China Market: The End of Cheap China
China, the end of cheap labour
This week, with the 18th Congress of the Chinese Communist Party, the media focus on the renewal of the government of the country. But the most important information is the revelation which appeared in the Journal of Economic Perspectives (Information about the Chinese labour market).
Competitiveness shock
In this article, the economists Hongbin Li, Lei Li, Wu Yanyan Xiong Binzhen show that over the past 15 years, real wages in China have dramatically increased. Between 1978 and 1997, this increase was almost non-existent: Chinese urban salary rose from $ 1004 to $ 1026. But since then, Chinese wages have exploded: in 2010, the average wage increased to $ 5487, an increase of almost 14% per year. The Chinese worker is now paid as Philippines and Thailand workers, and costs more than the Indian or Indonesian worker. Chinese employee also becomes less competitive.
A new context
What explains this loss of competitiveness of Chinese labour? The analysts identify three causes:
– Institutional factors: Previously, wages were set within public companies, with the development of privatisation, this system has disappeared. This created a labour market in China, leading companies to raise wages in order to continue to attract Chinese workers.

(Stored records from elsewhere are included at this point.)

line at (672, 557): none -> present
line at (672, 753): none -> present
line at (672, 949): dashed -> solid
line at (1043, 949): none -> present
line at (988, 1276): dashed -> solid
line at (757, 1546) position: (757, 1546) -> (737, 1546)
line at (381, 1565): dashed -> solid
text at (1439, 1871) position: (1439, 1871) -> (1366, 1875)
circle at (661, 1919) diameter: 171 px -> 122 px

– Demographic change: China has benefited for years of a demographic dividend, with a high birth rate until the implementation of the one-child policy in 1979. Result: a strong increase in the population of working age maintained low wage levels. But the population may begin to decline from 2015. The population now puts upward pressure on wages.
– The end of internal migration: what kept the low level of wages in China’s export industries was also the rural exodus, the influx of people from rural to industrial cities. But today the Chinese campaigns are less willing to move to the coastal cities.